[Scene difference descriptions]
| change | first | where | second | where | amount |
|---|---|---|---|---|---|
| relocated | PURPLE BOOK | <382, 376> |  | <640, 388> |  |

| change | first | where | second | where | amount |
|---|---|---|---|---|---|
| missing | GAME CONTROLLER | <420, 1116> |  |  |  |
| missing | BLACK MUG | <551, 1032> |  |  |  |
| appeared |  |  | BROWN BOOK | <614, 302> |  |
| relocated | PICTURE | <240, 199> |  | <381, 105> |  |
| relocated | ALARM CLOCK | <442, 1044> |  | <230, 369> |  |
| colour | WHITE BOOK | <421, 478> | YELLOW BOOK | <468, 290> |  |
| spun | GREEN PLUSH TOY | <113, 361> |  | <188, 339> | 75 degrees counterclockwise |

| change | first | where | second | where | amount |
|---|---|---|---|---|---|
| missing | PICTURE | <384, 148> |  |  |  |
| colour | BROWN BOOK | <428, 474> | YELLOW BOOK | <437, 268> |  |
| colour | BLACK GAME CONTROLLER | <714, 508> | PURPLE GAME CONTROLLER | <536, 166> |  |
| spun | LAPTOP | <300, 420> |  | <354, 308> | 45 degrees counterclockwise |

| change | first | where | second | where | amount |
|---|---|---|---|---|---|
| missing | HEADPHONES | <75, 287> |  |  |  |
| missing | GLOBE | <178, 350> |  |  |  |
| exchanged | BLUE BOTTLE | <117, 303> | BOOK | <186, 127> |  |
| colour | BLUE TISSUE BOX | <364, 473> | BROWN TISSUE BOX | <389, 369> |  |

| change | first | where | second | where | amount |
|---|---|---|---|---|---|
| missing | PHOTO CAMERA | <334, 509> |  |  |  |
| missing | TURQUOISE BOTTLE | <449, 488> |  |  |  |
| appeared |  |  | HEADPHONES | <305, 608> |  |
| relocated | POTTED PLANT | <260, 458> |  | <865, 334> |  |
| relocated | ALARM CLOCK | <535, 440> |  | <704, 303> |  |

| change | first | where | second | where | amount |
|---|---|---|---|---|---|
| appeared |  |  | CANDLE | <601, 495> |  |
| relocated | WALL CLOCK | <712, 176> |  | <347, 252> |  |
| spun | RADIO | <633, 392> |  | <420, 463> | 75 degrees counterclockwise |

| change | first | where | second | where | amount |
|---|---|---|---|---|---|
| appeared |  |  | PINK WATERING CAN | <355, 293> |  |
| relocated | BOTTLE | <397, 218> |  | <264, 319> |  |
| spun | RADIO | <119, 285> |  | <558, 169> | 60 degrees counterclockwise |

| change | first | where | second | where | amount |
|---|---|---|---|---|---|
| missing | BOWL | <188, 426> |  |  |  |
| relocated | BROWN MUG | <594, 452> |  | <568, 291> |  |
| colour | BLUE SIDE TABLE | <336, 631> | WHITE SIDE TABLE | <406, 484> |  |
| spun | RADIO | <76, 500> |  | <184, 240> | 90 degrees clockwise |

## HOW TO COMPLETE THIS TASK
Each line from the beginning of the entries to the line with "relocated | WALL" must be repeated exactly, with both end lines kept and no other lines given.

## SOLVED PROBLEM
| change | first | where | second | where | amount |
|---|---|---|---|---|---|
| relocated | PURPLE BOOK | <382, 376> |  | <640, 388> |  |

| change | first | where | second | where | amount |
|---|---|---|---|---|---|
| missing | GAME CONTROLLER | <420, 1116> |  |  |  |
| missing | BLACK MUG | <551, 1032> |  |  |  |
| appeared |  |  | BROWN BOOK | <614, 302> |  |
| relocated | PICTURE | <240, 199> |  | <381, 105> |  |
| relocated | ALARM CLOCK | <442, 1044> |  | <230, 369> |  |
| colour | WHITE BOOK | <421, 478> | YELLOW BOOK | <468, 290> |  |
| spun | GREEN PLUSH TOY | <113, 361> |  | <188, 339> | 75 degrees counterclockwise |

| change | first | where | second | where | amount |
|---|---|---|---|---|---|
| missing | PICTURE | <384, 148> |  |  |  |
| colour | BROWN BOOK | <428, 474> | YELLOW BOOK | <437, 268> |  |
| colour | BLACK GAME CONTROLLER | <714, 508> | PURPLE GAME CONTROLLER | <536, 166> |  |
| spun | LAPTOP | <300, 420> |  | <354, 308> | 45 degrees counterclockwise |

| change | first | where | second | where | amount |
|---|---|---|---|---|---|
| missing | HEADPHONES | <75, 287> |  |  |  |
| missing | GLOBE | <178, 350> |  |  |  |
| exchanged | BLUE BOTTLE | <117, 303> | BOOK | <186, 127> |  |
| colour | BLUE TISSUE BOX | <364, 473> | BROWN TISSUE BOX | <389, 369> |  |

| change | first | where | second | where | amount |
|---|---|---|---|---|---|
| missing | PHOTO CAMERA | <334, 509> |  |  |  |
| missing | TURQUOISE BOTTLE | <449, 488> |  |  |  |
| appeared |  |  | HEADPHONES | <305, 608> |  |
| relocated | POTTED PLANT | <260, 458> |  | <865, 334> |  |
| relocated | ALARM CLOCK | <535, 440> |  | <704, 303> |  |

| change | first | where | second | where | amount |
|---|---|---|---|---|---|
| appeared |  |  | CANDLE | <601, 495> |  |
| relocated | WALL CLOCK | <712, 176> |  | <347, 252> |  |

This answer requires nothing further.